The Lonely Lady of Dulwich

Home > Other > The Lonely Lady of Dulwich > Page 4
The Lonely Lady of Dulwich Page 4

by Maurice Baring


  Then there was another occasion; Zita and Robert were to dine with the Legges one evening, and the day before Amelia, in reminding Zita of it, said: “By the way (Amelia was greedy and knew all about cooking), does Robert like langouste, or can’t he eat it?”

  “Oh!” said Zita, “Robert likes anything. He doesn’t know what he is eating.”

  This remark opened a door for Amelia on all sorts of things, and it amazed her, or rather it puzzled her more than ever – as Robert had told her that he ordered dinner himself and saw to all that…and indeed the food at the Harmers’ flat was delicious; and did Zita think that it all came from heaven by accident, or was entirely the doing of the cook, who had been engaged by Robert, so he said, after a thorough investigation and a searching cross-examination, and a great deal of trouble?
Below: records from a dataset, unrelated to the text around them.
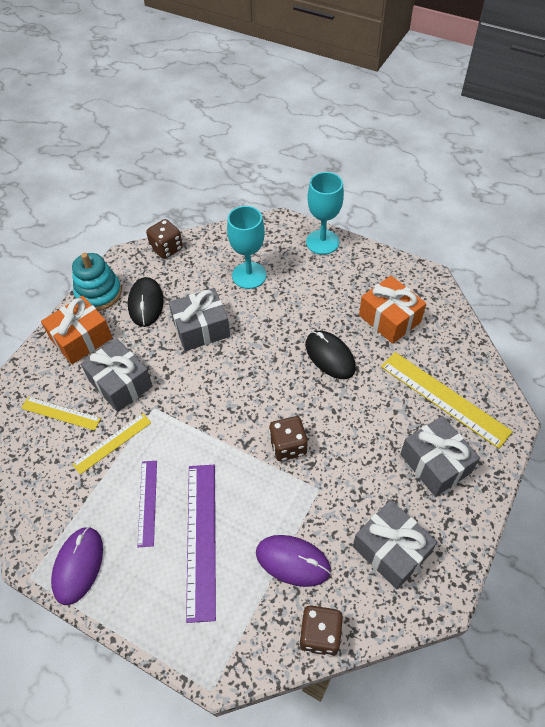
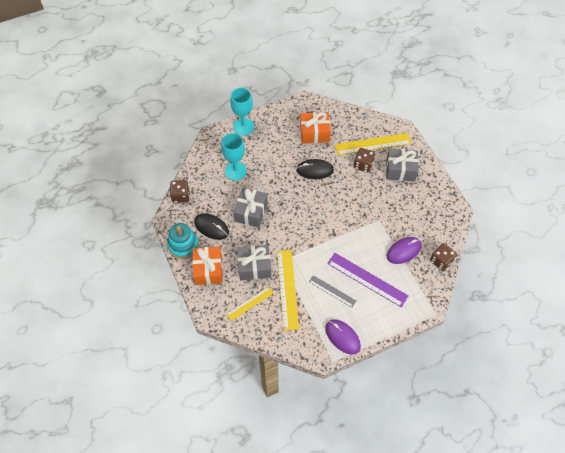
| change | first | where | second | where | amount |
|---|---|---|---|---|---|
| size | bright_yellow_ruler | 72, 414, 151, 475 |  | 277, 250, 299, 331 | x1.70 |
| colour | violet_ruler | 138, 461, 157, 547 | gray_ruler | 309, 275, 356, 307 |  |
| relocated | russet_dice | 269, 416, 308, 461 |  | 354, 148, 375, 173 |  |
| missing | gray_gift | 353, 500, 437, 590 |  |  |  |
It also threw light on Robert and his behaviour to Zita. It was obvious that he never made any fuss about any domestic or kitchen details, and Amelia, who knew how particular he was, thought that he deserved credit. It amazed her that Zita should be so blind, but then she reflected – perhaps women are blind when their husbands are concerned. Or was she wrong? Was Robert blind? Were they both blind and was Zita right?
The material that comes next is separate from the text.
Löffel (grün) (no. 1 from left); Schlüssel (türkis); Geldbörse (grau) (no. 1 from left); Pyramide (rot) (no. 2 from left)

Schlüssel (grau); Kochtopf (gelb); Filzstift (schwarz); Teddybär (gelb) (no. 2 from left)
  Did Zita really do everything?

  Another time they were discussing a common acquaintance, Hedworth Lawless, who was at that time Minister at Copenhagen and was staying in Paris on his way through. Hedworth Lawless was good-looking and was thought to be a great charmer; they were talking of him and Zita said: “Lady Lawless is so sensible, she is never jealous; I suppose she thinks there’s safety in numbers.” Now Amelia knew that so far from its being a question of numbers, there was only one person who counted in Hedworth Lawless’s life, an Italian who had married a diplomat, and that, so far from not being jealous, Lady Lawless would have been jealous even had she ceased to love; she would have had toothache even after losing all her teeth. Then she reflected – Lady Lawless is a clever woman, and Zita is ingenuous. But when one day, talking of Jean de Bosis, Zita said she thought he had an essentially happy nature; that he was entirely domestic, devoted to his mother; that he would marry, have a large family and not stir from his fireside, his garden and his farm in Normandy, then Amelia said to herself: “Zita isn’t stupid, but she has no more perception than a rhinoceros, which is curious, considering what a sensitive creature she is in some ways.” And the more she saw of her and the better she got to know her, the more she was convinced that this was the truth.
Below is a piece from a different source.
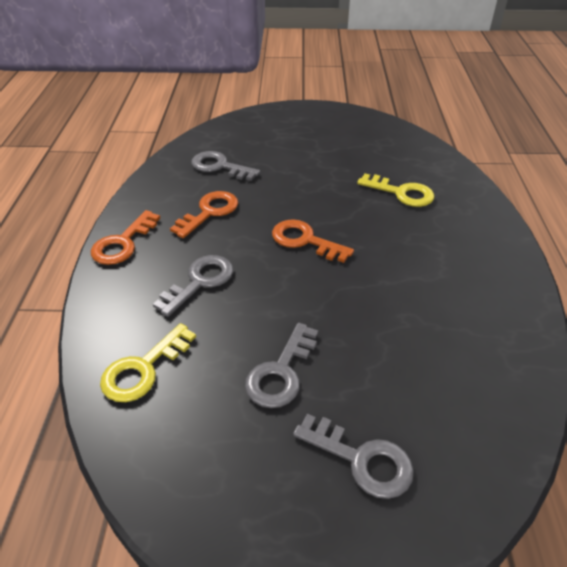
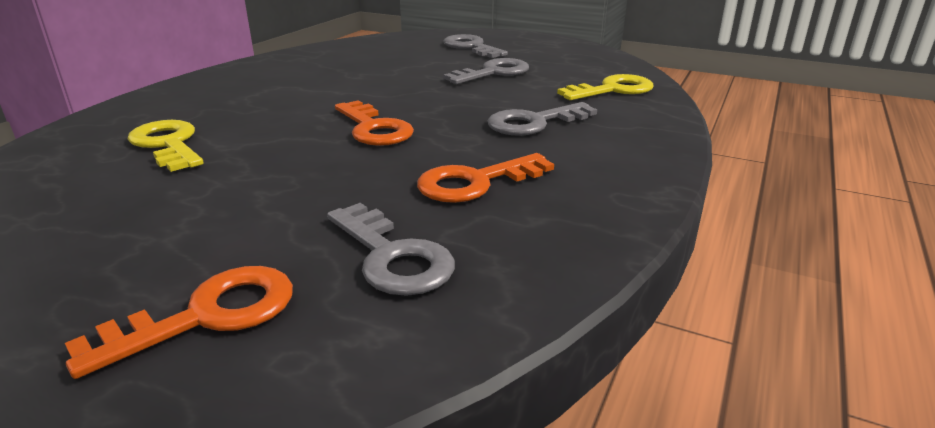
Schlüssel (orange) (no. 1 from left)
  “Zita is either unperceptive or deep,” she said to Madeleine Laurent.

  “Oh,” said Madeleine, “she is deep, but not in the sense you mean: she could be a well of suffering, and it is partly because she is unperceptive. Any French person could see she is unperceptive at once. Elle ne sait pas même s’arranger. Which for a woman with her beauty is a pity.”

  But to get back to why Amelia thought herself to blame; Zita had got into the habit of dropping into the Legges’ apartment at any time; and the visits of Jean de Bosis began to be more frequent. Cyril Legge liked him and always pressed his wife to invite him, which she did, seeing no reason why she shouldn’t. At first Robert used to come with his wife, but as his intimacy with Mrs Rylands increased and it became a matter of seeing her every day, he found it more convenient to let Zita go out by herself.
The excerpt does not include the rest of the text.